A Primary Care Clinical Director and GP has joined forces with other medical leaders and Islamic scholars to reassure fellow Muslims that it is safe and permissible to receive the COVID-19 vaccine while fasting during Ramadan.
The Islamic holy month of Ramadan is an important time for practising Muslims that involves a month of fasting, worship and community celebration. It is due to begin on 12 April 2021 (subject to moon sightings) bringing with it a change to normal daily life for many of our Muslim communities and NHS workforce.
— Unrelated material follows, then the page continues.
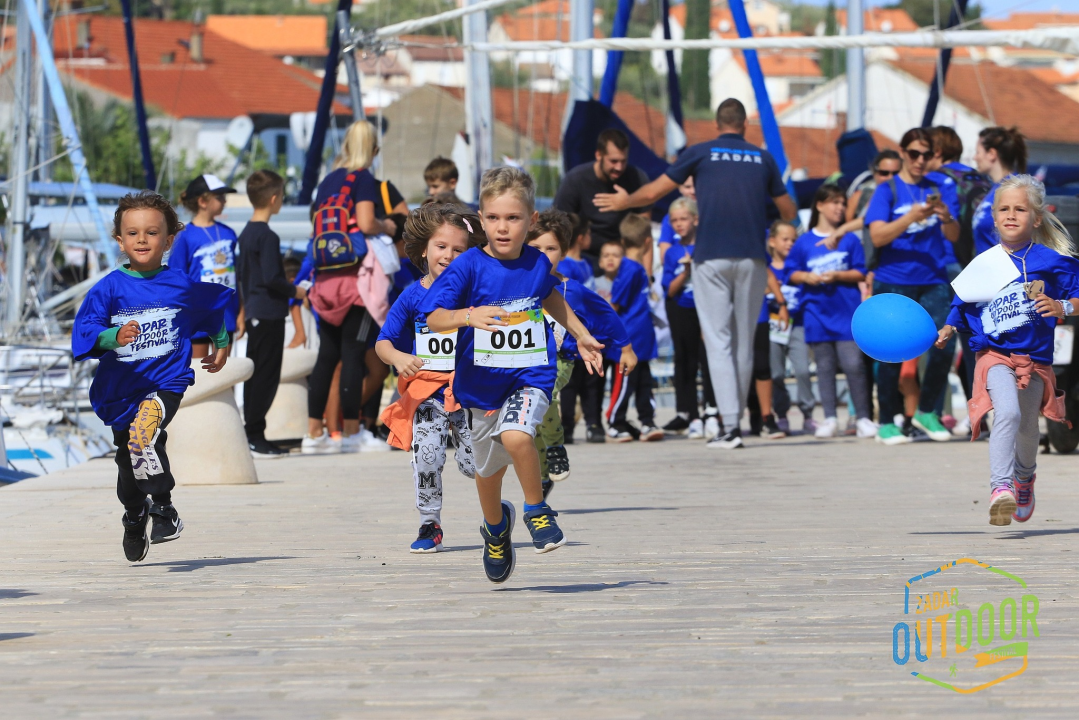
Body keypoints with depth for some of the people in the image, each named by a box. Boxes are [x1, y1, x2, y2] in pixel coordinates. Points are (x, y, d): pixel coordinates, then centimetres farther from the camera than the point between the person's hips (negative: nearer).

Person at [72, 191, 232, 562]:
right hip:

Dr Asif Ali, GP and Clinical Director for a local Primary Care Network in Slough, said: “As a Muslim and local GP, whose job it is to advice treat and save lives, I would encourage my fellow Muslim brothers, sisters and elders to take up the offer of the vaccine if contacted, first or second dose, during Ramadan.
“The vaccines are safe; are helping to drive down infection rates; and are evidentially our only way out of this pandemic which has touched all our lives in one way or another over the past 12 months.
“By delaying your vaccine, puts you and potentially your loved ones at risk of catching Covid and becoming very unwell.
“Having the vaccine will not break your fast as it’s not nutritional, nor does it contain any animal or foetal products. This reflects the advice of the majority of Islamic scholars that it is permissible. However, if you still have concerns about the vaccine, then please talk to a healthcare professional and make an informed decision.”
He added: “Ramadan will of course be a very different experience for us all again this year as we won’t be able to meet with family and friends as we would like to do, unless meeting in groups of 6 people outside, including in a private garden; or meeting in groups of 2 households outside.
“Whilst some mosques will be open for evening prayers (taraweeh), all previous restrictions will still apply and it is really important that anyone attending does all they can to protect themselves and those around them by adhering to guidelines in place. This includes social distancing and wearing masks to reduce transmission and save lives.”